Dear Tanmoy @tanmoy7989 did you end up submitting a PR to openmmforcefields to build non-canonical protein residue templates? We are modeling a receptor with a covalent inhibitor, and we can't find a good OpenFF-based semiautomatic tool to parameterize it. Your effort appears to be the closest to a solution. Thank you in advance!
Any help would be really appreciated here.
I am testing a likely useful prototype. I will share the script with anyone who commits to help add the feature to openmmforcefields. ;-)
Hi @egallicc, terribly sorry that I missed this earlier. So, I did not submit a PR, since my strategy was not general enough. In my scenario, I had to acylate a residue with a fatty acid, and the only logical workflow I decided was:
- combine the side chain of this amino acid with the fatty acid (or whatever other PTM you want here) and write out the combined SMILES string for this modified sidechain.
- treat this modified sidechain as a small molecule and use the
GAFFTemplateGenerator
to generate gaff parameters for this modified residue sidechain. - for gaff compatibility, use amber forcefield for the backbone of this amino acid (as well as for the rest of the protein).
- since heavy atoms and hydrogens at the point where the sidechain begins are now gaff atom-types, manually fill in amber ff parameters for the bonds, angles and torsions for the inter-backbone-sidechain parameters for this residue.
All of the above can be automated, but it would be very specific to the amber-gaff combo.
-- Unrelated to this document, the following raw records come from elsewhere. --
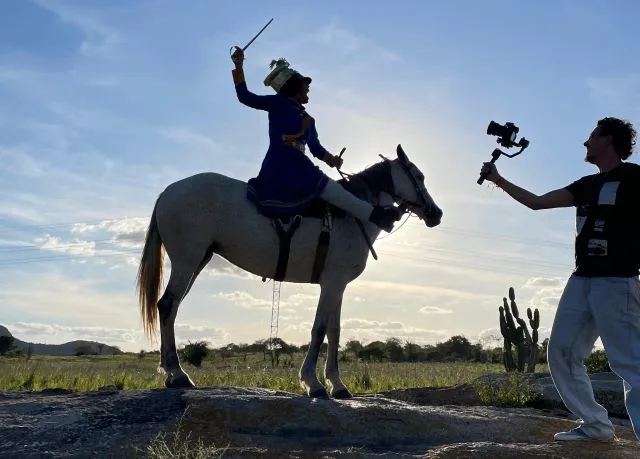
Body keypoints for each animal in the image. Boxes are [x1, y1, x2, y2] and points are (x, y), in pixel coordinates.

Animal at [138, 145, 442, 398]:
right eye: (418, 176)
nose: (436, 214)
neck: (355, 214)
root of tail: (169, 191)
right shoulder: (331, 282)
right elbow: (319, 329)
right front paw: (313, 383)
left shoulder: (338, 284)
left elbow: (334, 331)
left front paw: (338, 385)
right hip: (187, 262)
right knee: (168, 305)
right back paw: (177, 374)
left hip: (197, 262)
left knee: (171, 307)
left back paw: (172, 373)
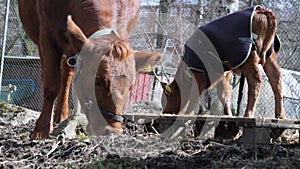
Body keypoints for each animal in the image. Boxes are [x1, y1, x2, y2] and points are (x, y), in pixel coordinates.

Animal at [18, 0, 162, 140]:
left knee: (67, 74)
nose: (112, 131)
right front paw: (40, 131)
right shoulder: (47, 34)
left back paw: (61, 115)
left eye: (130, 87)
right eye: (97, 82)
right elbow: (51, 86)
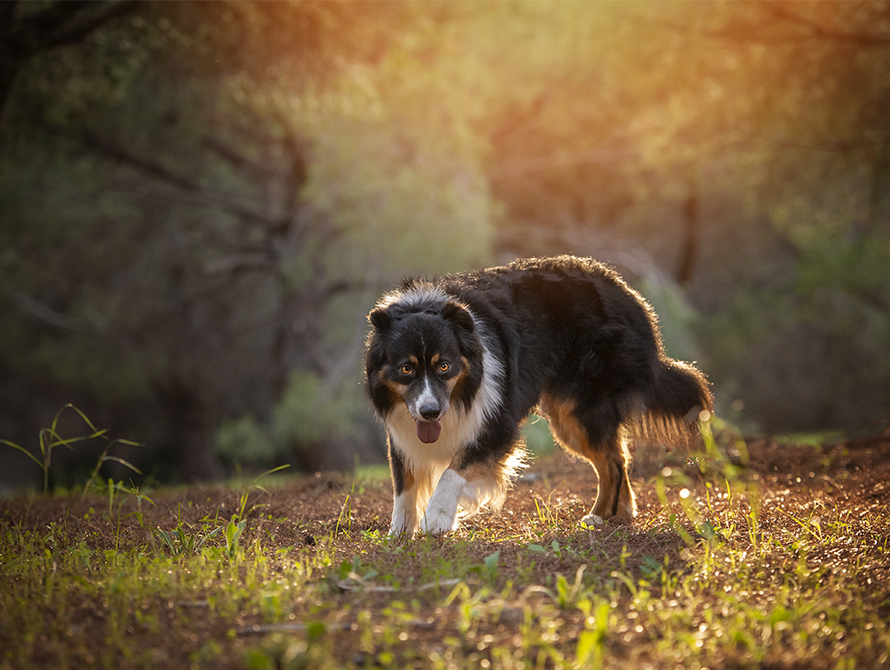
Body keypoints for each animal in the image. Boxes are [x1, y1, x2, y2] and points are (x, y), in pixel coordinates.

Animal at [360, 255, 708, 540]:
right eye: (406, 369)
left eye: (444, 366)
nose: (430, 412)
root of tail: (630, 295)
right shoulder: (403, 433)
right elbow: (404, 487)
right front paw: (399, 533)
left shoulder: (498, 426)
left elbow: (452, 471)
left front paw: (438, 517)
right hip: (568, 417)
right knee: (618, 459)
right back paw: (618, 514)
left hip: (580, 410)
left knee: (611, 463)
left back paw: (598, 517)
Also the GAFFTemplateGenerator
uses am1-bcc approximation for charge assignment, and depending on how much accuracy you are shooting for, that may or may not be acceptable for you.
Hope this helps. If you have a strategy, please let me know. I'd be to happy to help in any way to add it to openmmforcefields
Yes, my approach is similar but with OpenFF. I expect it would work with GAFF as well, I am not sure.
Right, I think that, short of a full bespoke parameterization, any effort in this direction will be a bit of a hack.
I have no reason to believe that my approach is any better than yours. Shall we compare notes and see which one is the best candidate for a openmmforcefields PR? Crafting it as a feature of the TemplateGenerator is probably the best way to make it usable to the community.